Note This technique may pull the same record twice in two consecutive refreshes. This is unavoidable due to the granularity of the clock. A MERGE operation will not be affected by this (i.e., update existing record in the data warehouse or insert a new record).
They believe that they now have all of the records in the data warehouse that were modified since they did the initial pull. They may actually have all of the records, but just as likely they may not. This technique does work on some other databases—ones thatemploy a locking system whereby reads are blocked by writes and vice versa. But in a system where you have nonblocking reads, the logic is flawed.

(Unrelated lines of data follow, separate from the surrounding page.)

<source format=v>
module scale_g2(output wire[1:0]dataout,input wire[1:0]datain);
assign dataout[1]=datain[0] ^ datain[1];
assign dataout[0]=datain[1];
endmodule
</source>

To see the flaw in this example, all we need to do is assume that at 9:00 a.m. there was at least one open, uncommitted transaction. At 8:59:30 a.m., it had updated a row in the table we were to copy. At 9:00 a.m., when we started pulling the data and thus reading the data in this table, we would not see the modifications to that row; we would see the last committed version of it. If it was locked when we got to it in our query, we would read around the lock. If it was committed by the time we got to it, we would still read around it since read consistency permits us to read only data that was committed in the database when our statement began. We would not read that new version of the row during the 9:00 a.m. initial pull, nor would we read the modified row during the 10:00 a.m. refresh. The reason? The 10:00 a.m. refresh would only pull records modified since 9:00 a.m. that morning, but this record was modified at 8:59:30 a.m. We would never pull this changed record.

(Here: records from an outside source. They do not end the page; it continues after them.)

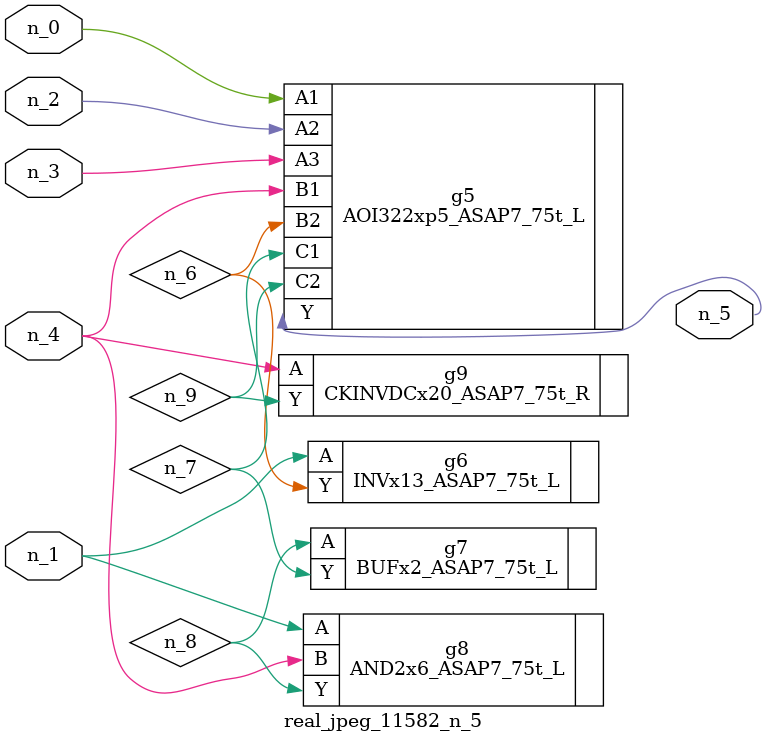
<source format=v>
module real_jpeg_11582_n_5 (n_4, n_0, n_1, n_2, n_3, n_5);

input n_4;
input n_0;
input n_1;
input n_2;
input n_3;

output n_5;

wire n_8;
wire n_6;
wire n_7;
wire n_9;

AOI322xp5_ASAP7_75t_L g5 ( 
.A1(n_0),
.A2(n_2),
.A3(n_3),
.B1(n_4),
.B2(n_6),
.C1(n_7),
.C2(n_9),
.Y(n_5)
);

INVx13_ASAP7_75t_L g6 ( 
.A(n_1),
.Y(n_6)
);

AND2x6_ASAP7_75t_L g8 ( 
.A(n_1),
.B(n_4),
.Y(n_8)
);

CKINVDCx20_ASAP7_75t_R g9 ( 
.A(n_4),
.Y(n_9)
);

BUFx2_ASAP7_75t_L g7 ( 
.A(n_8),
.Y(n_7)
);


endmodule
</source>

In many other databases where reads are blocked by writes and a committed but inconsistent read is implemented, this refresh process would work perfectly. If at 9:00 a.m. when we did the initial pull of data, we hit that row and it was locked, we would have blocked and waited for it and read the committed version. If it were not locked, we would just read whatever was there, committed.
So, does this mean the preceding logic just cannot be used? No, it means that we need to get the “right now” time a little differently. We need to query V$TRANSACTION and find out which is the earliest of the current time and the time recorded in START_TIME column of this view. We will need to pull all records changed since the start time of the oldest transaction (or the current SYSDATE value if there are no active transactions):
SQL> select nvl( min(to_date(start_time,’mm/dd/rr hh24:mi:ss’)),sysdate) from v$transaction;
Note The preceding query works regardless of the presence of any data in V$TRANSACTION. That is, even if V$TRANSACTION is empty (because there are no transactions currently), this query returns a record. A query that has an aggregate with no WHERE clause always returns at least one row and at most one row.
In this example, that would be 8:59:30 a.m. when the transaction that modified the row started. When we go to refresh the data at 10:00 a.m., we pull all of the changes that had occurred since that time; when we merge these into the data warehouse, we’ll have everything we need.